Important Questions: Permutations & Combinations | Mathematics (Maths) Class 11 - Commerce PDF Download

Q1: A coin is tossed 6 times, and the outcomes are noted. How many possible outcomes can be there?
Ans: When we toss a coin once, the number of outcomes we get is 2 (Either Head or tail)
So, in each throw, the no. of ways to get a different face will be 2.
Therefore, by the multiplication principle, the required no. of possible outcomes is
2 x 2 x 2 x 2 × 2 × 2 = 64

Q2: From a team of 6 students, in how many ways can we choose a captain and vice-captain assuming one person can not hold more than one position?
Ans: From a team of 6 students, two students are to be chosen in such a way that one student will hold only one position.
Here, the no. of ways of choosing a captain and vice-captain is the permutation of 6 different things taken 2 at a time.
So, ⁶P₂ = 6! / ( 6 -2 )! = 6! / 4! = 30

Q3: How many words can be formed each of 2 vowels and 3 consonants from the letters of the given word – DAUGHTER?
Ans: No. of Vowels in the word – DAUGHTER is 3.
No. of Consonants in the word Daughter is 5.
No of ways to select a vowel = 3c2 = 3!/2!(3 – 2)! = 3
No. of ways to select a consonant = 5c3 = 5!/3!(5 – 3)! = 10
Now you know that the number of combinations of 3 consonants and 2 vowels = 10x 3 = 30
Total number of words = 30 x 5! = 3600 ways.

Q4: Find the number of 5-card combinations out of a deck of 52 cards if each selection of 5 cards has exactly one king.
Ans: Take a deck of 52 cards,
To get exactly one king, 5-card combinations have to be made.
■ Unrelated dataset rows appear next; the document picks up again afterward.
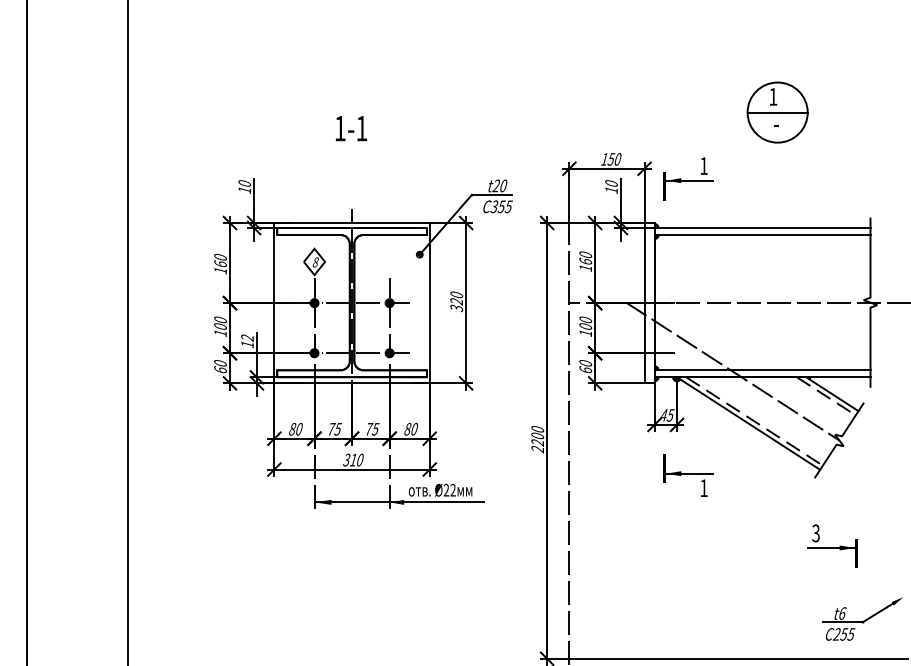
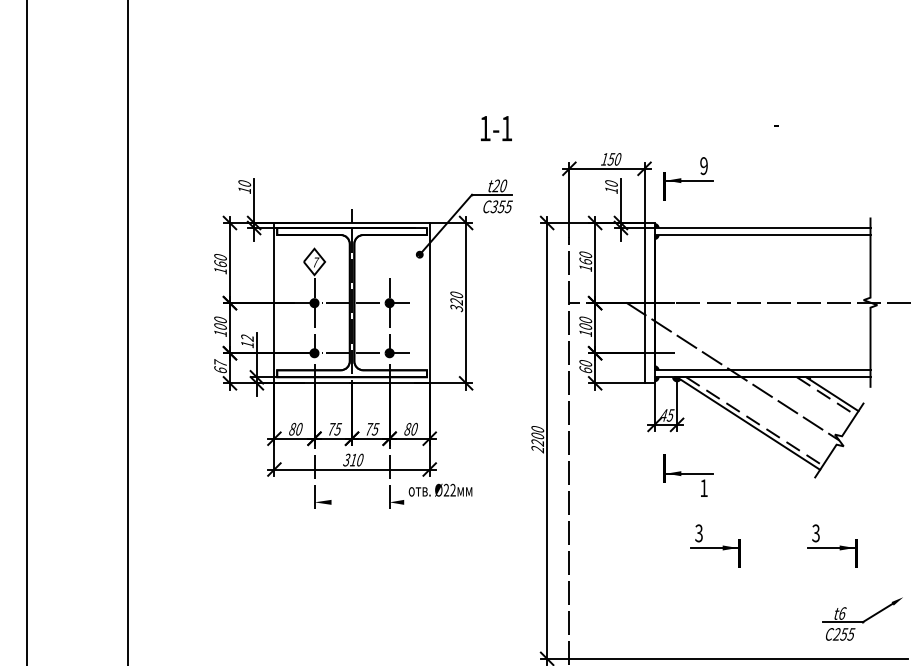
part at (777, 112): present -> none
text at (351, 128) position: (351, 128) -> (496, 128)
text at (703, 166): 1 -> 9
text at (315, 262): 8 -> 7
text at (220, 362): 60 -> 67
line at (398, 502): present -> none
part at (715, 545): none -> present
It should be made in such a way that in each selection of 5 cards, or in a deck of 52 cards, there will be 4 kings.
To select 1 king out of 4 kings = ⁴c₁
To select 4 cards out of the remaining 48 cards = ⁴⁸c₄
To get the needed number of 5 card combination = ⁴c₁ x ⁴⁸c₄
= 4x² x 47 x 46 × 45
= 778320 ways.

Q5: Evaluate: 10! – 6!
Ans: 10! = 10 x 9 x 8 x 7 x 6 x 5 x 4 x 3 x 2 x1 = 3628800
6! = 6 X 5 x 4 x 3 x 2 x 1 = 720
10! – 6! = 3628800 – 720 = 3628080

Q6: Find the 3-digit numbers that can be formed from the given digits: 1, 2, 3, 4 and 5 assuming that
(a) digits can be repeated.
Ans: By the multiplication principle, the number of ways in which three-digit numbers can be formed from the given digits is 5 × 5 × 5 = 125

(b) digits are not allowed to be repeated.
Ans: By the multiplication principle, the number of ways in which three-digit numbers can be formed without repeating the given digits is 5 × 4 × 3 = 60

Q7: Evaluate the following
(i) 6 !
Ans: 6! = 1 × 2 × 3 × 4 × 5 × 6 = 720

(ii) 5 ! – 2 !
Ans: 5! = 1 × 2 × 3 × 4 x 5 = 120
As 2! = 1 × 2 = 2
Therefore, 5 ! – 2 ! = 120-2 = 118.

Q8: How many words, with or without meaning, can be formed using all the letters of the word EQUATION, using each letter exactly once?
Ans: Number of letters in word EQUATION` = 8
n = 8
If all letters of the word used at a time
r = 8
Different numbers formed = nPr
= 8P8
= 8!/(8 8)!
= 8!/0!
= 8!/1
= 8!
= 8 * 7 * 6 * 5 * 4 * 3 * 2 * 1
= 40320

Q9: It is needed to seat 5 boys and 4 girls in a row so that the girl gets the even places. How many are such arrangements possible?
Ans: 5 boys and 4 girls are to be seated in a row so that the girl gets the even places.
The 5 boys can be seated in 5! Ways.
For each of the arrangements, 4 girls can be seated only at the places which are cross marked to make girls occupy the even places).
B x B x B x B x B
So, the girls can be seated in 4! Ways.
Hence, the possible number of arrangements = 4! × 5! = 24 × 120 = 2880

Q10: Find the number of 6 digit numbers that can be formed by using the digits 0, 1, 3, 5, 7, and 9. These digits shall be divisible by 10, and no digit shall be repeated?
Ans: The number which has a 0 in its units place is divisible by 10.
If we put 0 in the unit place, _ _ _ _ 0, there will be as many ways to fill 5 vacant places. (1, 3, 5, 7, 9)
The five vacant places can be filled in 5! ways = 120.